Kroatien sucht verzweifelt nach Totengräbern

Kroatien sucht verzweifelt nach Totengräbern
In manchen Orten wird aufgrund des Personalmangels nur noch morgens bestattet.

Braindrain. Das ist das Problem, das Kroatien seit Jahren aus der Balance bringt. Die Kroatinnen und Kroaten zieht es immer mehr in den Westen Europas, wo die Gehälter immer noch deutlich höher sind als in der ehemaligen jugoslawischen Teilrepublik. Unterdessen steigt aber in dem beliebten Urlaubsland der Österreicherinnen und Österreicher der Bedarf an saisonalen Arbeitskräften stetig. 

Laut neuesten Angaben des kroatischen Statistikinstituts würden derzeit 124.000 Gastarbeiter im Lande weilen. Ganze 424 Arbeitsvermittlungsagenturen seien demnach registriert. Die meisten sind hinzugekommen, nachdem Kroatien 2021 beschlossen hatte, einen Arbeitskräfteimport ohne jegliche Auflagen zu ermöglichen.

Die meisten Gastarbeiterinnen und Gastarbeiter sind im Bauwesen, Tourismus und Gastronomie tätig. Doch niemand scheint Interesse an einem Berufszweig zu haben - dem Friedhofs- und Bestattungswesen.

Nur drei Beerdigungen pro Tag

Bestattungsunternehmen in ganz Kroatien kämpfen mit einem chronischen Personalmangel, schreibt die Tageszeitung Večernji list. Die Situation sei dermaßen prekär, dass mancherorts Beerdigungen nur vormittags stattfinden könnten, heißt es in dem Bericht. Dies würde wiederum zu Beschwerden führen, da berufstätige Freunde und Bekannte der bzw. des Verstorbenen nicht zur Beerdigung kommen könnten etc. 

Bezeichnend für die schwierige Lage ist ein Beispiel aus dem mittelkroatischen Städtchen Ludbreg. Dort musste die Anzahl der Beerdigungen pro Tag auf höchstens drei limitiert werden. Acht Totengräber, die beim ortsansässigen kommunalen Unternehmen angestellt sind, könnten die zwölf Friedhöfe im Ort einfach nicht abdecken, heißt es im Bericht des Večernji list. 

Durchschnittsgehalt winkt

Bestattungsunternehmen im ganzen Land würden dauerhaft nach potenziellen Arbeitnehmern Ausschau halten. Die Kandidaten - Weibliche werden demzufolge gar keine verzeichnet - müssten kaum Voraussetzungen erfüllen. Einen Pflichtschulabschluss müsse man ebenso wie eine Berufserfahrung nicht vorweisen. Pensionisten sowie Studenten seien bei den meisten Arbeitgebern auch herzlich willkommen. 

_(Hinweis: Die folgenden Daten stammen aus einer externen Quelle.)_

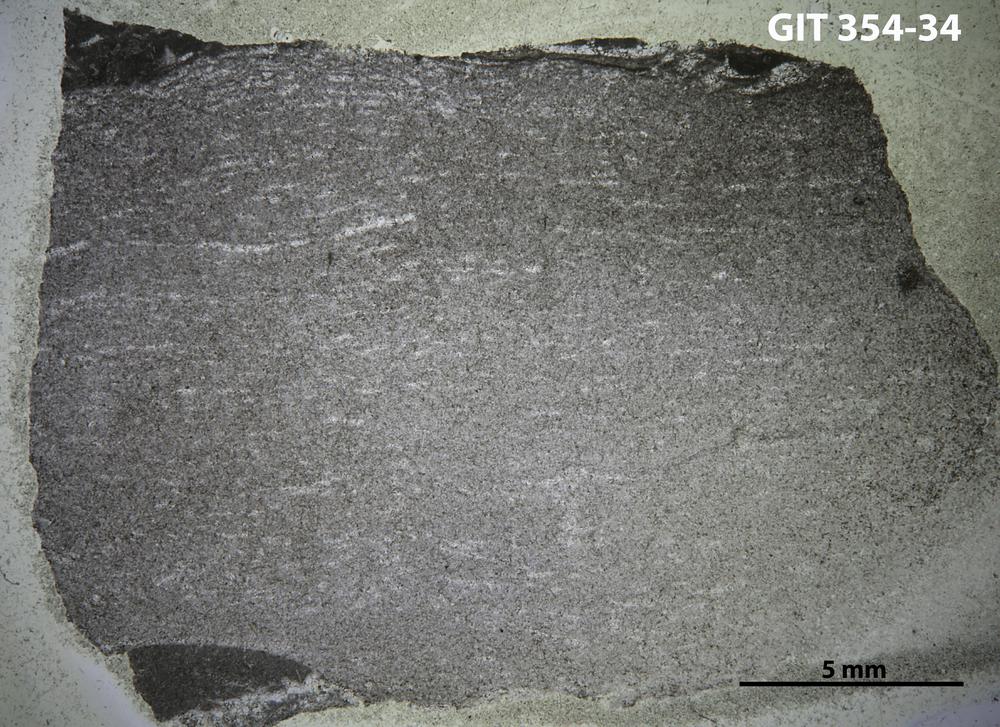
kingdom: Animalia
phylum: Porifera
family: Pseudolabechiidae
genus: Plumatalinia
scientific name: Plumatalinia ferax
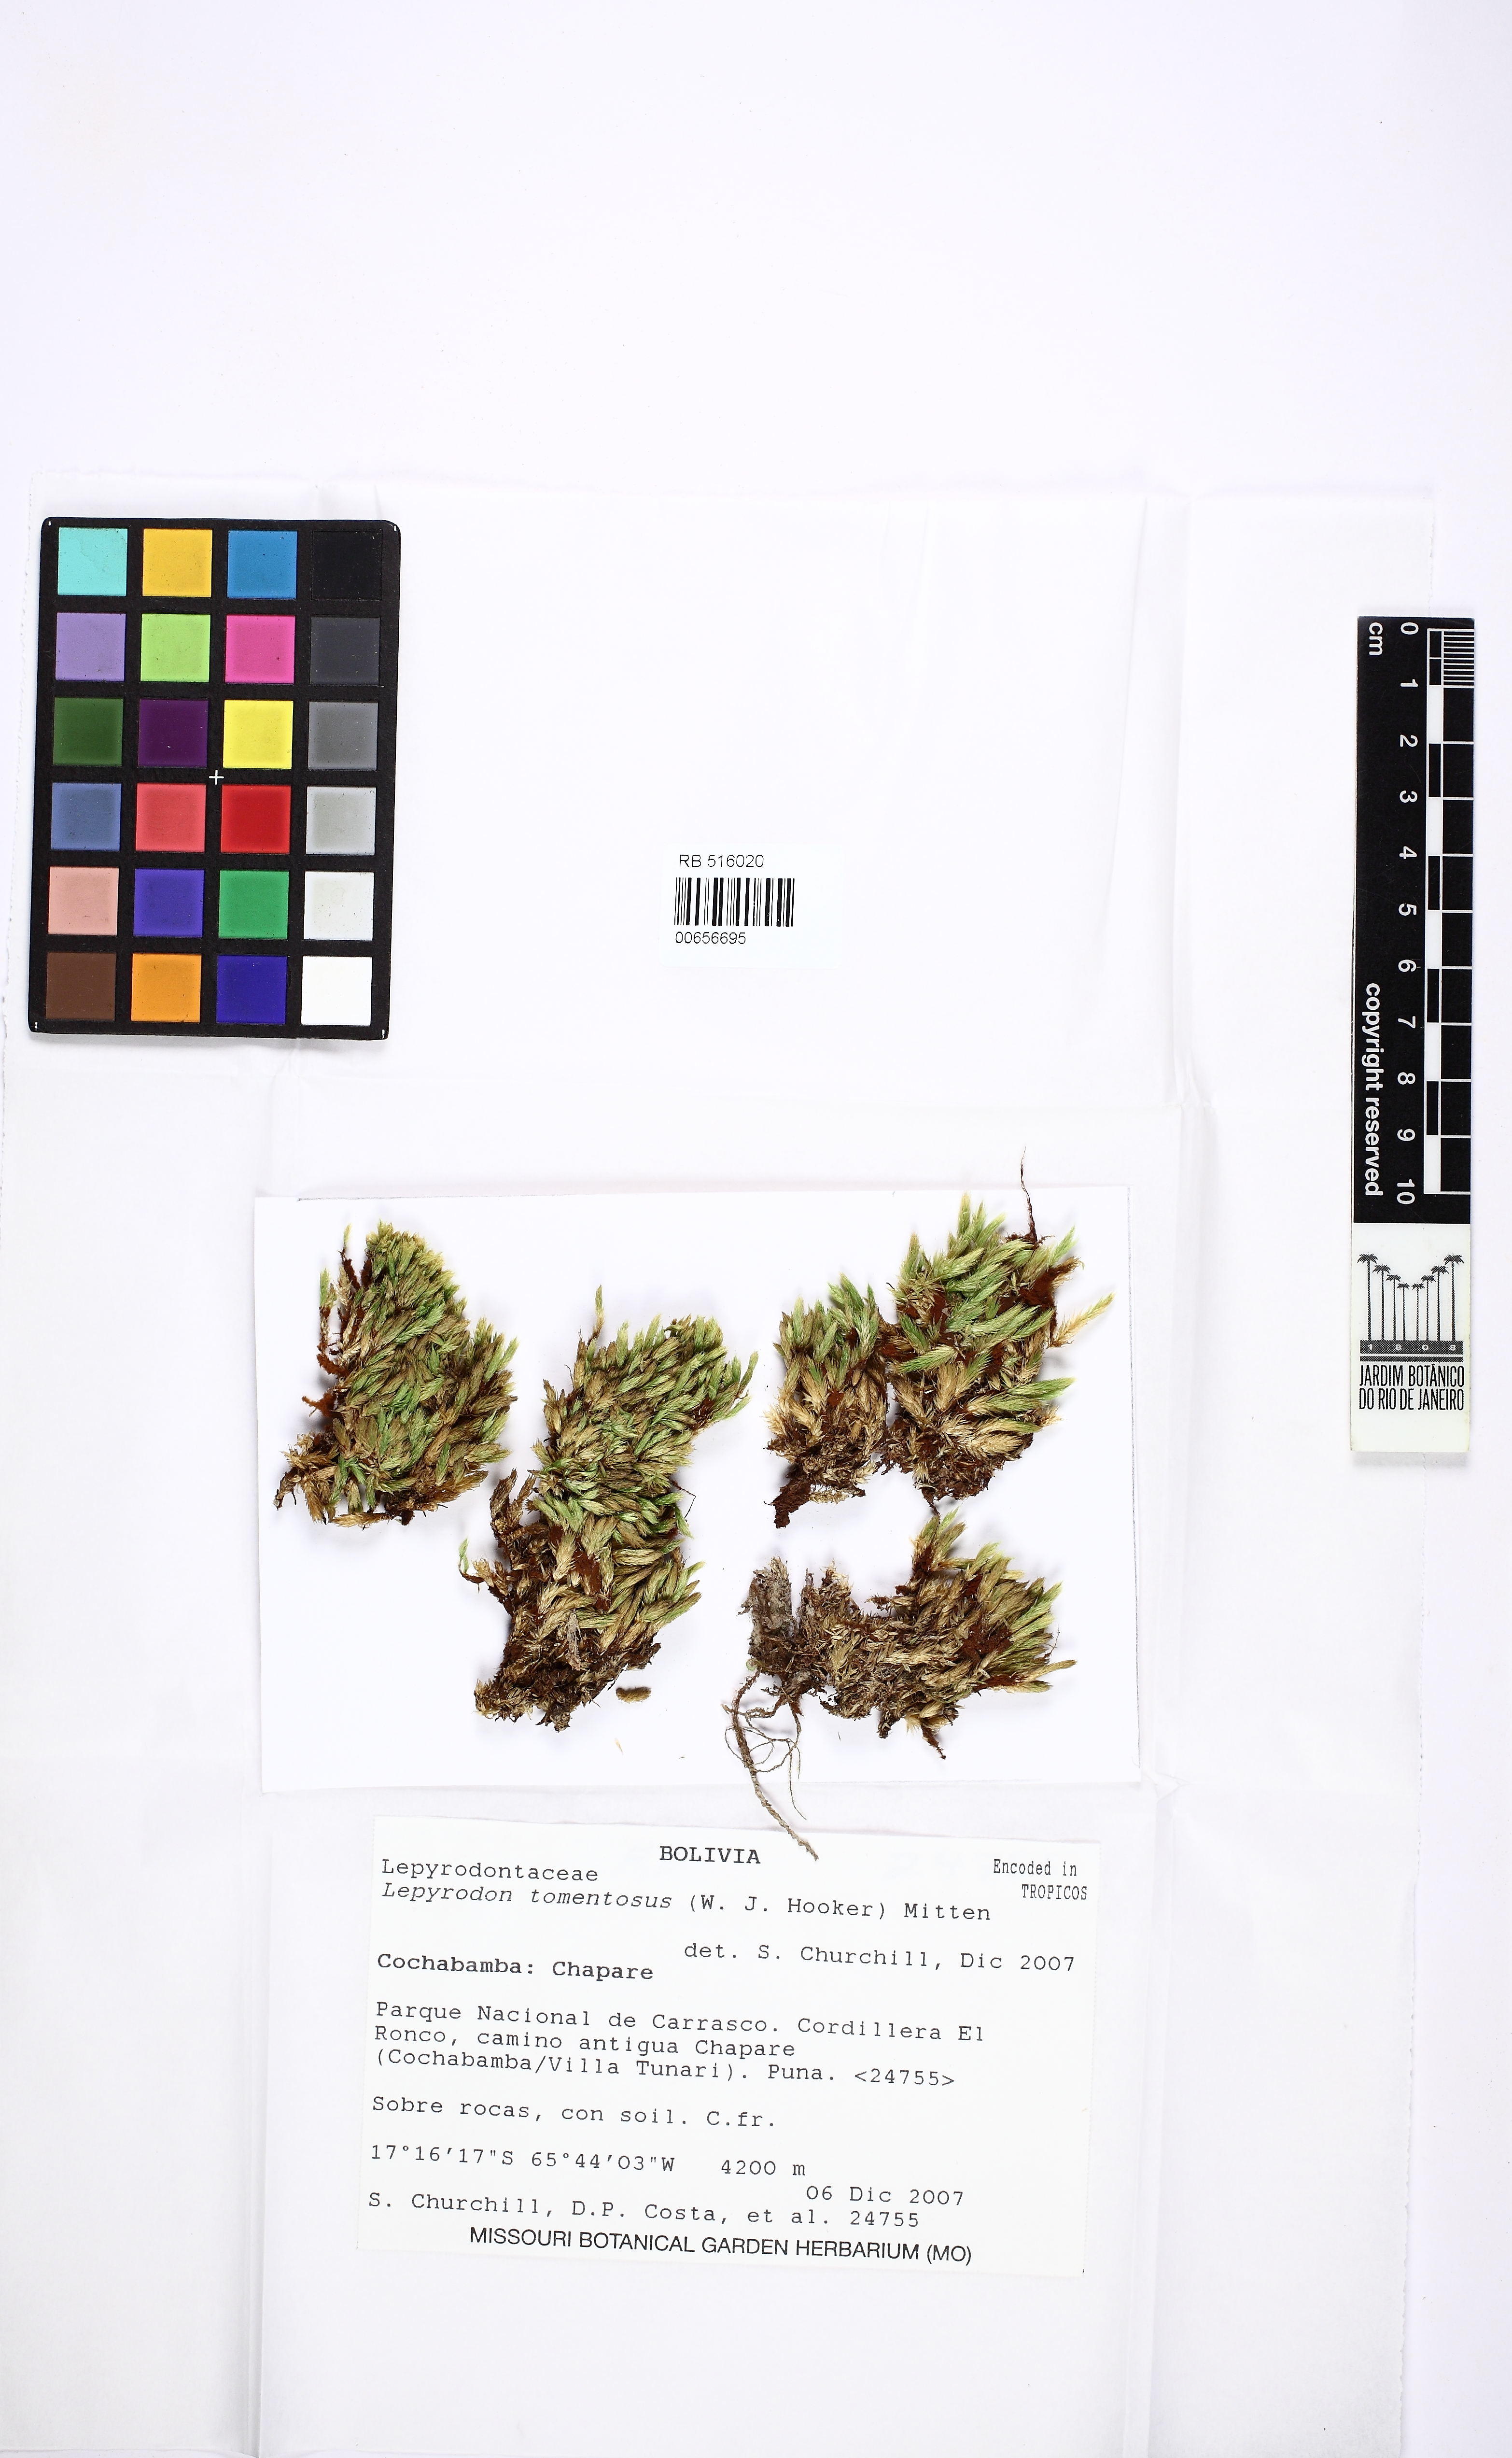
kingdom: Plantae
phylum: Bryophyta
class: Bryopsida
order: Hypnales
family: Lepyrodontaceae
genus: Lepyrodon
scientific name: Lepyrodon tomentosus
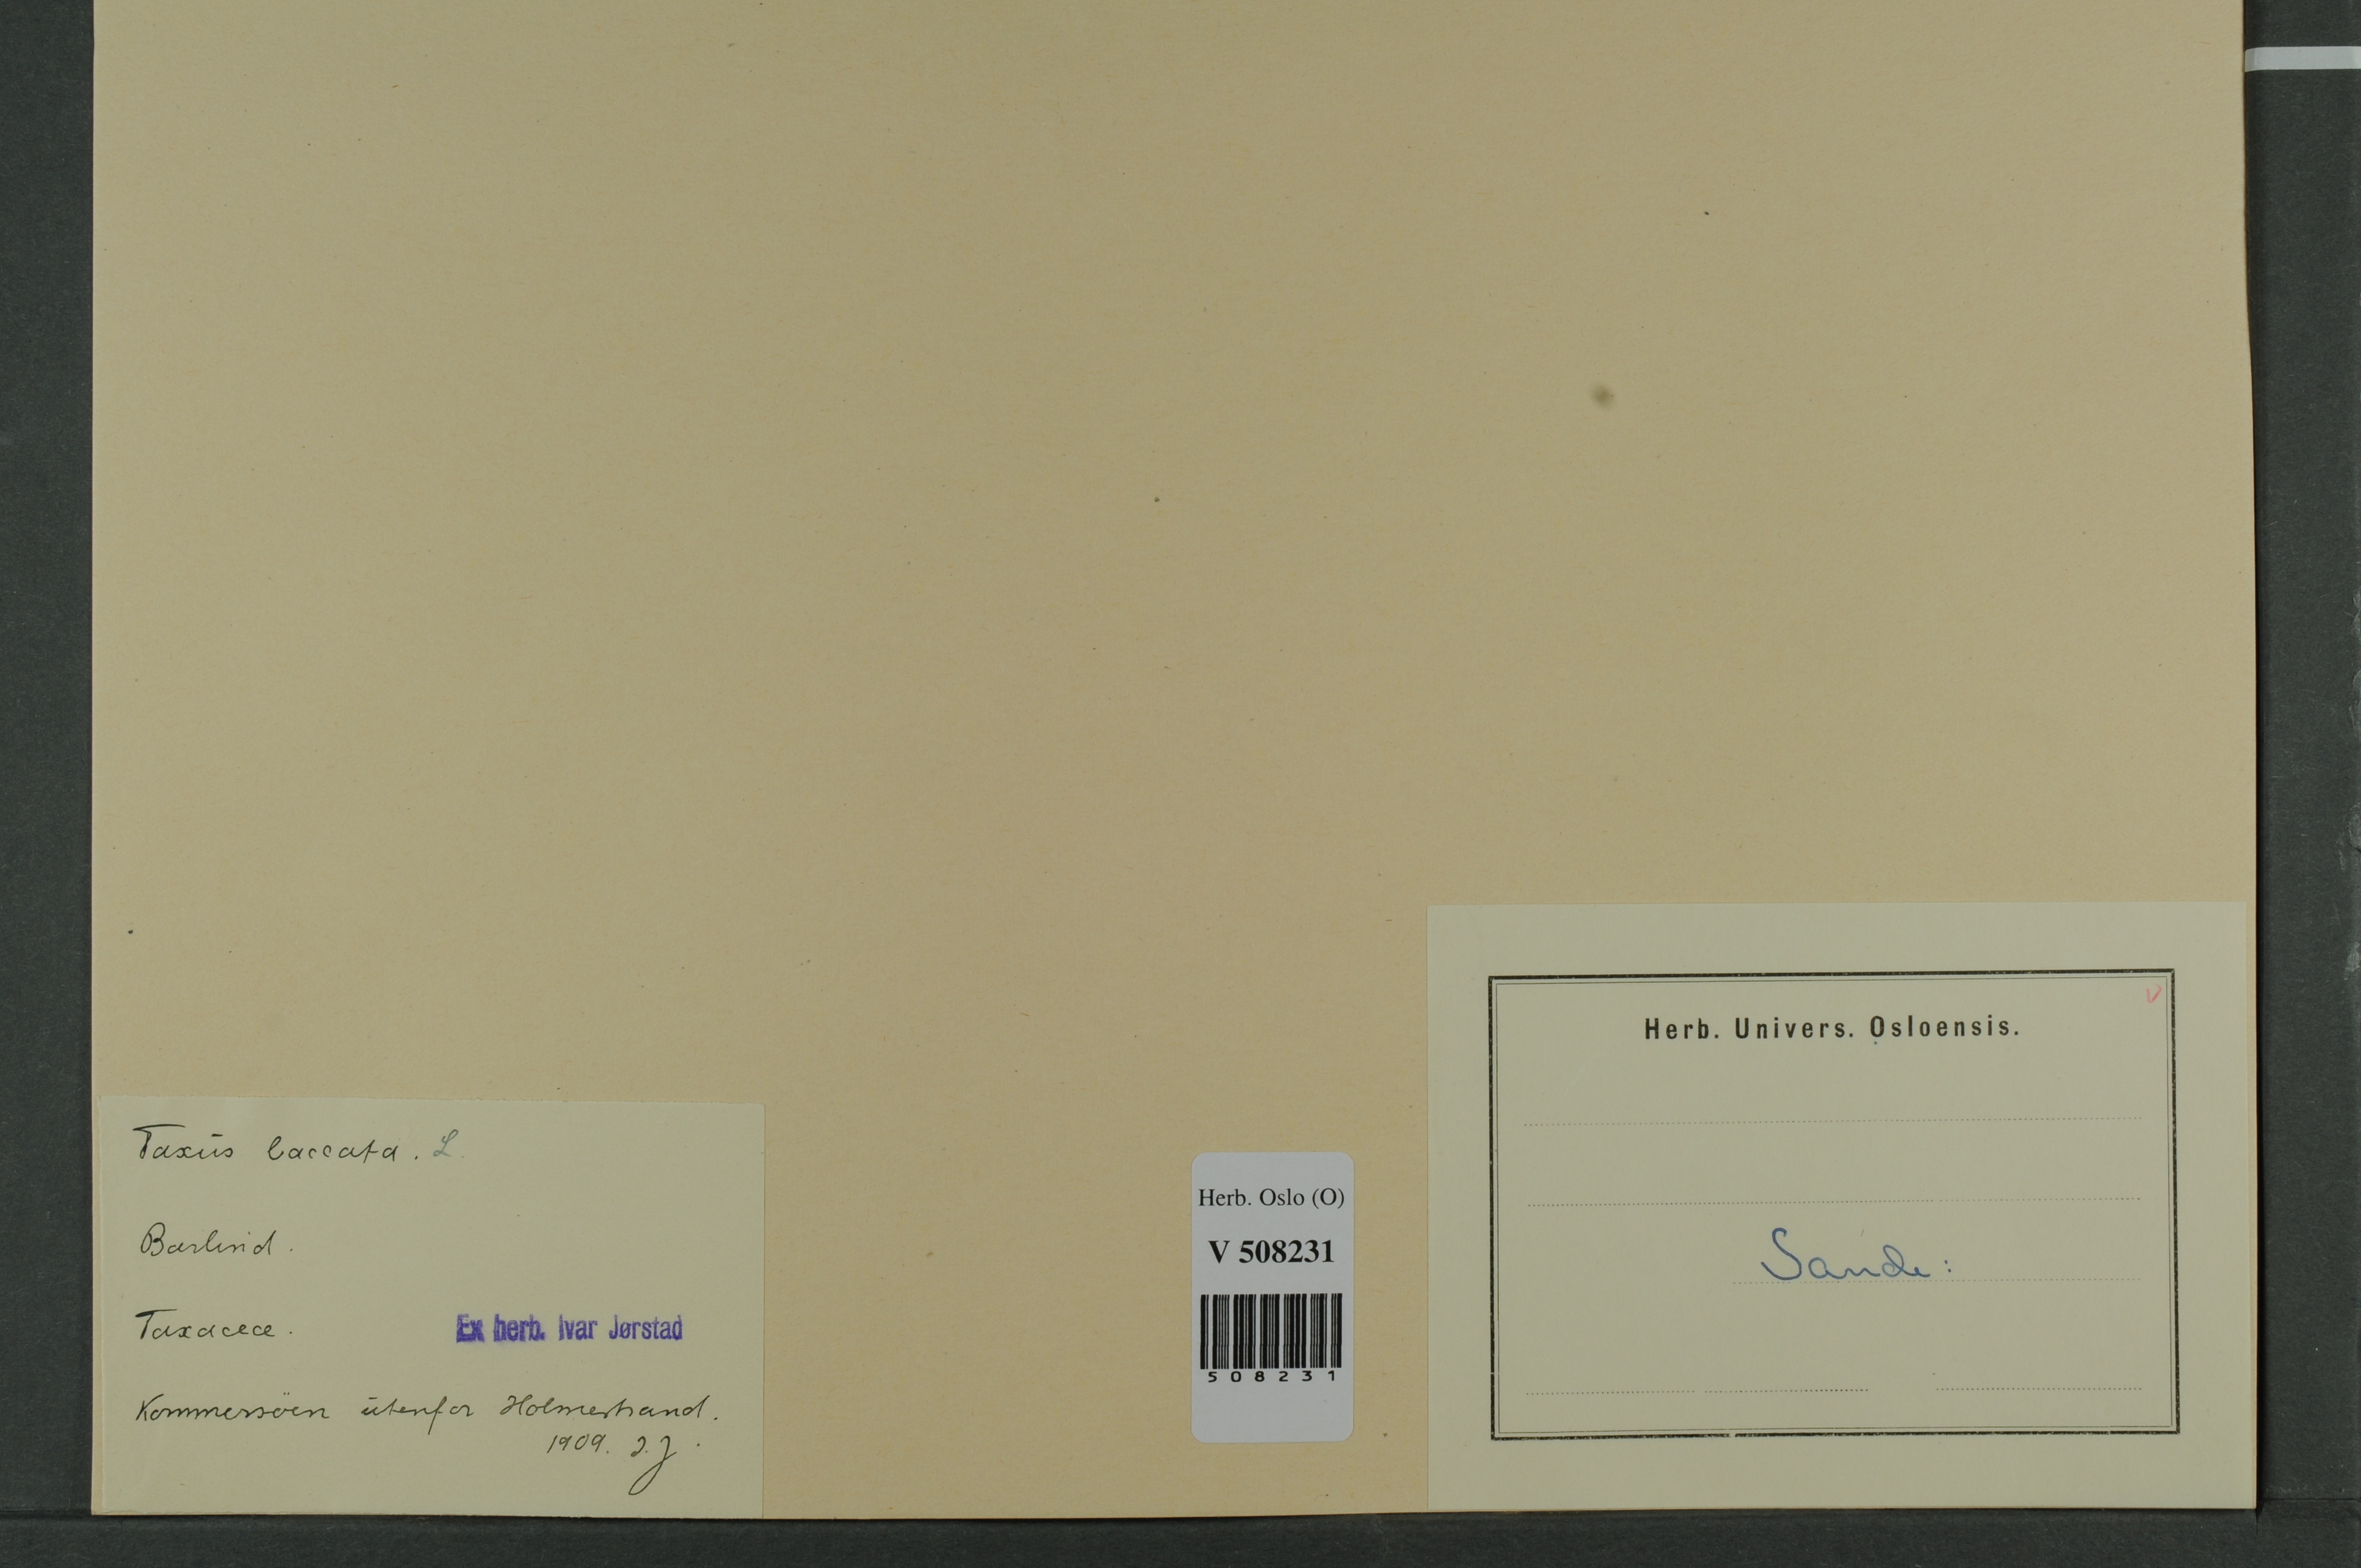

Geboten werden je nach Ort 663 bis 1.061 Euro monatlich. Aus der westeuropäischen Sicht betrachtet, mag das als extrem wenig erscheinen. Berücksichtigt man allerdings die Tatsache, dass das Durchschnittsgehalt in Kroatien im Dezember vergangenen Jahres knapp über 1.000 Euro betrug, kommt man darauf, dass es sich um keine Almosen handelt. Dennoch, wie es scheint, zu wenig für die Ausübung eines "stigmatisierten" Berufes, wie es im Bericht heißt.